Sean Moore, Sarah Timmler, and LJ Neumann were among 37 members of the 2017 class at the Knowles Teacher Initiative, whose purpose is “to increase the number of high-quality high school science and mathematics teachers with the ultimate goal of improving STEM education in the United States.”

“Knowles Teaching Fellows go through a thorough application and interview process that evaluates their potential to further develop their content knowledge needed for teaching, teaching practice and teacher leadership,” says Jeff Rozelle, director of programs at Knowles.

“Sean, LJ and Sarah rose to the top throughout this process and we’re incredibly excited to be supporting them in their careers over the next five years. We think they can make a real difference improving science education for all students in their classrooms, schools, districts and the state of Wisconsin.”

Photo: Sean Moore

Sean Moore

Moore is in his second year teaching at Rhinelander High School. He earned a bachelor’s degree in chemistry and a master’s in curriculum and instruction at UW–Madison. A native of Barrington, Illinois, he worked in the pharmaceutical industry before becoming a teacher.

“When something clicks with the students, the students are the ones coming up with ideas: ‘Mr. Moore, what if we change this?’ Instead of me saying, ‘Sorry, stick to the procedure,’ I say, ‘Let’s try that.’ I’ve had kids practically doing engineering, cutting apart cans I use for an air pressure demonstration. That puts them in the driver’s seat.”
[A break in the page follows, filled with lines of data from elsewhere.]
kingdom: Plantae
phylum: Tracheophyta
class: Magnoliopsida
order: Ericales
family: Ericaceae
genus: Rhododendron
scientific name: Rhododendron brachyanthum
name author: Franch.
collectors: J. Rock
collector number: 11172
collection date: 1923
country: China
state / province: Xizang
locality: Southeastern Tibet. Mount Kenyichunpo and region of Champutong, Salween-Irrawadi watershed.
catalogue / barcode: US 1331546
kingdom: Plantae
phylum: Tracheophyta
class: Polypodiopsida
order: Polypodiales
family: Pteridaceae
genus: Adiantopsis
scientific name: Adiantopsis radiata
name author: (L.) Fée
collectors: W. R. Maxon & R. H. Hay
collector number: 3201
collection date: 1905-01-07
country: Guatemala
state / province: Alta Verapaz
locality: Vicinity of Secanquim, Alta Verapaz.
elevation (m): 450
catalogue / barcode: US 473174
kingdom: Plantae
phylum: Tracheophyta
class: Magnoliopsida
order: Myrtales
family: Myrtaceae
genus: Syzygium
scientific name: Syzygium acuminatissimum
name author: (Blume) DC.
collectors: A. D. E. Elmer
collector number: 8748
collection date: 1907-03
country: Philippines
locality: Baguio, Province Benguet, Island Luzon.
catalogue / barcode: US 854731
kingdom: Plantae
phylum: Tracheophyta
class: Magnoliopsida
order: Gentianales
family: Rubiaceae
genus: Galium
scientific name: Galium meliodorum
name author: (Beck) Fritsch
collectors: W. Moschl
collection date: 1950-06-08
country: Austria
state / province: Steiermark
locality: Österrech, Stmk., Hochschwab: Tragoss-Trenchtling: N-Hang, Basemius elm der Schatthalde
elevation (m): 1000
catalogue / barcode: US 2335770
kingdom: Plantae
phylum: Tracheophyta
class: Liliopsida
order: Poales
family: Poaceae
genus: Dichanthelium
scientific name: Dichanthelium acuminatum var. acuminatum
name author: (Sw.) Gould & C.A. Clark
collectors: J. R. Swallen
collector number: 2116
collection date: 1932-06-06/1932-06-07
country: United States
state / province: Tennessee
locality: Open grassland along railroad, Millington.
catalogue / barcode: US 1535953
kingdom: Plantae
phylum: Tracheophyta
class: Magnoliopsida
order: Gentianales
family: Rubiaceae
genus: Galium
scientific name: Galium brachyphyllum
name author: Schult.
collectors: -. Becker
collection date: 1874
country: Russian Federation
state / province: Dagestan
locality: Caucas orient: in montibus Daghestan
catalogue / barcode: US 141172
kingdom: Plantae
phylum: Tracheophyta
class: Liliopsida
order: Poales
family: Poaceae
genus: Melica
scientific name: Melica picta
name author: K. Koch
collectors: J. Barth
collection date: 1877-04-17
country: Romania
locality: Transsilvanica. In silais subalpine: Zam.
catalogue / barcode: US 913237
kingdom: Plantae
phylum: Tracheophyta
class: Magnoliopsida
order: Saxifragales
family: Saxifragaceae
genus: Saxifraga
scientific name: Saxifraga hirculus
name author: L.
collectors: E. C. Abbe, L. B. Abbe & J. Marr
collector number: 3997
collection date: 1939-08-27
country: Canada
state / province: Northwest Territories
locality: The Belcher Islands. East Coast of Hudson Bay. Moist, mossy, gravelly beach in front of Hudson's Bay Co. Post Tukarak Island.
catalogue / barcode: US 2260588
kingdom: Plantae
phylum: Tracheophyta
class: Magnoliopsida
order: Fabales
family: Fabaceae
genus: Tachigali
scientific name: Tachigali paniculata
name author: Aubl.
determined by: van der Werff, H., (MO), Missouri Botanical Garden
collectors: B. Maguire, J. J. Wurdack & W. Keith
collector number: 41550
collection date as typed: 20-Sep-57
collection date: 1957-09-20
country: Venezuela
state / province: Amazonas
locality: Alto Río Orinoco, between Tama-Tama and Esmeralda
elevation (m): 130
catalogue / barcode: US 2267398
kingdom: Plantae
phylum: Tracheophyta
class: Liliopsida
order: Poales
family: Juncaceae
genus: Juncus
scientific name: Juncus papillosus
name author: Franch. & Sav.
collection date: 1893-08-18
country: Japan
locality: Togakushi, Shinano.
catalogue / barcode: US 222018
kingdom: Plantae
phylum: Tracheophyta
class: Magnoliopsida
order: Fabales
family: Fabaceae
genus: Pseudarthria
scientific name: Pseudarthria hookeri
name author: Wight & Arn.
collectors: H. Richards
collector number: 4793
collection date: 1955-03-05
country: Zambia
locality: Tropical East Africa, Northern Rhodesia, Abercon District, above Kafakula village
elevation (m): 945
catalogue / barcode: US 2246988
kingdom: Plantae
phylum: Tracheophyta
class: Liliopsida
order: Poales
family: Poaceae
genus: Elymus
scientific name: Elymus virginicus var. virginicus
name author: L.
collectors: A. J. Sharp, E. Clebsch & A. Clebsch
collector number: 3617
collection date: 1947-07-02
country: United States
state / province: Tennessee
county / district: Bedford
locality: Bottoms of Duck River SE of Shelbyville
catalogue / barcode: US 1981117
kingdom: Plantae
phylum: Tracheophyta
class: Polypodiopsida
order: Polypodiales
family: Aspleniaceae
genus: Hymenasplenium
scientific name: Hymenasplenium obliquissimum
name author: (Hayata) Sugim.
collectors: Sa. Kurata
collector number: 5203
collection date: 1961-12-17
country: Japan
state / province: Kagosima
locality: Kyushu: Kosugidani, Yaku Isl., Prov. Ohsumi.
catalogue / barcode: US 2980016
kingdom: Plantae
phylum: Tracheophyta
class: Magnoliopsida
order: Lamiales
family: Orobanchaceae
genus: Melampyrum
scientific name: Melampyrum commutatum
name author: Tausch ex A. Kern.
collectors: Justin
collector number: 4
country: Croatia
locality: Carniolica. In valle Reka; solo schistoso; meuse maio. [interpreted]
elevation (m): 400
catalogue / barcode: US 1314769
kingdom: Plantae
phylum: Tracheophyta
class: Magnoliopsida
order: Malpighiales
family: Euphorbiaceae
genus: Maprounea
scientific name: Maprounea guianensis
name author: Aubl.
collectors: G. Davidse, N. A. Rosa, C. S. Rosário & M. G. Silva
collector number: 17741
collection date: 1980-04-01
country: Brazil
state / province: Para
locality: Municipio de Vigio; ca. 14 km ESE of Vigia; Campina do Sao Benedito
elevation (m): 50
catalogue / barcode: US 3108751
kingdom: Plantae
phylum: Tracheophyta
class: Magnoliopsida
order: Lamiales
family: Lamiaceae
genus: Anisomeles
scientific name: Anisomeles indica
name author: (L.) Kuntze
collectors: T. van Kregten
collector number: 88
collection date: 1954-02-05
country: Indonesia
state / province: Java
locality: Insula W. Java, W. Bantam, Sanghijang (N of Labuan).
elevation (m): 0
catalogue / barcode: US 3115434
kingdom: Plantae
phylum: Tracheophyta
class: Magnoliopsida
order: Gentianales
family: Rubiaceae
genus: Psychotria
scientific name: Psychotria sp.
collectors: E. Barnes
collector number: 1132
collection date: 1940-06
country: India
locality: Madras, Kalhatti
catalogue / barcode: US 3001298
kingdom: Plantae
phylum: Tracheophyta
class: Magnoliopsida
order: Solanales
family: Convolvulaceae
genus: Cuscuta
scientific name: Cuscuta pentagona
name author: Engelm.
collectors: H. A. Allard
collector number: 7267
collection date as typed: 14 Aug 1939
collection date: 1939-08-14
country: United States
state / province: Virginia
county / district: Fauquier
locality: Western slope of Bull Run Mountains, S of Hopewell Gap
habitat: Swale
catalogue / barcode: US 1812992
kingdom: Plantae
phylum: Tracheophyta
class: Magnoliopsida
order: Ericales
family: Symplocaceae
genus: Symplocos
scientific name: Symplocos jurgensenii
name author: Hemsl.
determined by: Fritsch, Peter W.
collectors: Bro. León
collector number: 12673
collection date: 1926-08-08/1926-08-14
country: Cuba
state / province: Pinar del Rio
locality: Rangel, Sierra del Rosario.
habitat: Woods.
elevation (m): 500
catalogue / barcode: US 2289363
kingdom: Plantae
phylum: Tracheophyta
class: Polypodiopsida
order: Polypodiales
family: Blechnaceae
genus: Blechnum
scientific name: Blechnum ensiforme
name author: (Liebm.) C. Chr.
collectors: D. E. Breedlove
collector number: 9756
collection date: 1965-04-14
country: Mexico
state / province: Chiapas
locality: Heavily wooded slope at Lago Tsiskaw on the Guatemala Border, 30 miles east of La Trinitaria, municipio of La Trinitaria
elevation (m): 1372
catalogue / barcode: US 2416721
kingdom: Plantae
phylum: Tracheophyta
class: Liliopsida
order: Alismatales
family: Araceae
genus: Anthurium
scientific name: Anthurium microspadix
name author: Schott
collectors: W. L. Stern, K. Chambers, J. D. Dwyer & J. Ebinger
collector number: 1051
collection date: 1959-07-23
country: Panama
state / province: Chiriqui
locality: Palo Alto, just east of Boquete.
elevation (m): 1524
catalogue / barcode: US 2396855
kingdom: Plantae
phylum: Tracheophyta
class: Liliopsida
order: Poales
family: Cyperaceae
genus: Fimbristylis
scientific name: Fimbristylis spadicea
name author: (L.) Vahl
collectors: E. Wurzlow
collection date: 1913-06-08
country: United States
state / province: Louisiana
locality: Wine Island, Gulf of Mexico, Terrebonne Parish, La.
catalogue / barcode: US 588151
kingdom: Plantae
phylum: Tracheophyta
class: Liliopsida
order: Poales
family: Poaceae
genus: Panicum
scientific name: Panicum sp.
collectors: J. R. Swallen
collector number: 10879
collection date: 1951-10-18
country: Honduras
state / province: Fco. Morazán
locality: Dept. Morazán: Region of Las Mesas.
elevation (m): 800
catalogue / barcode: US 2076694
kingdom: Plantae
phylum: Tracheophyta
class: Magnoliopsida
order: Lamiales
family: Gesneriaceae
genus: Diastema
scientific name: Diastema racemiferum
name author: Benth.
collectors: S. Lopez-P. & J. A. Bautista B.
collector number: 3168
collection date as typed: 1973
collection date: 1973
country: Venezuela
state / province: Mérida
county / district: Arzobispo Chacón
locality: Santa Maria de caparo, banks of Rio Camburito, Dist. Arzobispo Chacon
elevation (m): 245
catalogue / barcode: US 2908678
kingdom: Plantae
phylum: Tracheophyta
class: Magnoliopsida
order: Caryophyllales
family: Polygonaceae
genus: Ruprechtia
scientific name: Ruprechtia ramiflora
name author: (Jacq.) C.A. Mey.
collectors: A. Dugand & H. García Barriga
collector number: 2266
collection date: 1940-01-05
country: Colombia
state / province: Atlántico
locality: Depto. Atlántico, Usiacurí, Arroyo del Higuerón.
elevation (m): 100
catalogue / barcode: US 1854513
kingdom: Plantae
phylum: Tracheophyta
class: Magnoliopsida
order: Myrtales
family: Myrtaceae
“When I decided to go back to school and become a teacher, I was attracted to the accelerated education program at UW–Madison. If I wanted to jump, I wanted jump all the way in.

“What I was taught in Madison was a philosophy of real learning. No other learning in your life looks like lectures, notes and problem sets. We learned to think about ourselves as humans interacting with each other and figuring out how we generate patterns, that we are all scientists. I bring that philosophy to the classroom.”

Photo: Sarah Timmler

Sarah Timmler

Timmler, a Wauwatosa native, is in her second year teaching science at Wauwatosa West High School. She has a bachelor’s degree in biology and a master’s in curriculum and instruction from UW–Madison, and did field work tracking the distribution, density and reproduction of California spotted owls.

“I’ve had to learn ways to make science more engaging, to meet the level the students are at, to modify things so they are more accessible,” she says.

“I can get lost in the details of daily planning and teaching. Being in the network of educators through Knowles reminds me to slow down and analyze what I’m doing, why I’m doing it, and how it impacts student learning.

“My professors at UW–Madison started us thinking about how we know what we know. They introduced us to different approaches, and focused on teaching in ways that are authentic and meaningful to the students, that make it applicable to their lives.”

Photo: LJ Neumann

LJ Neumann

Neumann has started his first year teaching chemistry at Monona Grove High School in Monona. A native of Racine, he has a bachelor’s degree in wildlife ecology from UW–Madison, where he was a Biocore Outreach Ambassador.

“That opportunity opened my eyes to the possibility of being a teacher,” he says. Neumann taught as a City Year Corps member in Milwaukee, and worked as an environmental educator in Mukwonago.

“What’s valuable for me is being able to help students understand how to think critically, skeptically, and be literate in the scientific sense, so when they hear about a new study that correlates something random with an increase in cancer, they can make a determination based on the evidence, rather than swallow it whole.”

“The Knowles Fellowship helps me think about how can I engage students in the lab experience, to align what they are doing with what real scientists do. It helps me make the labs more meaningful and relatable to them.”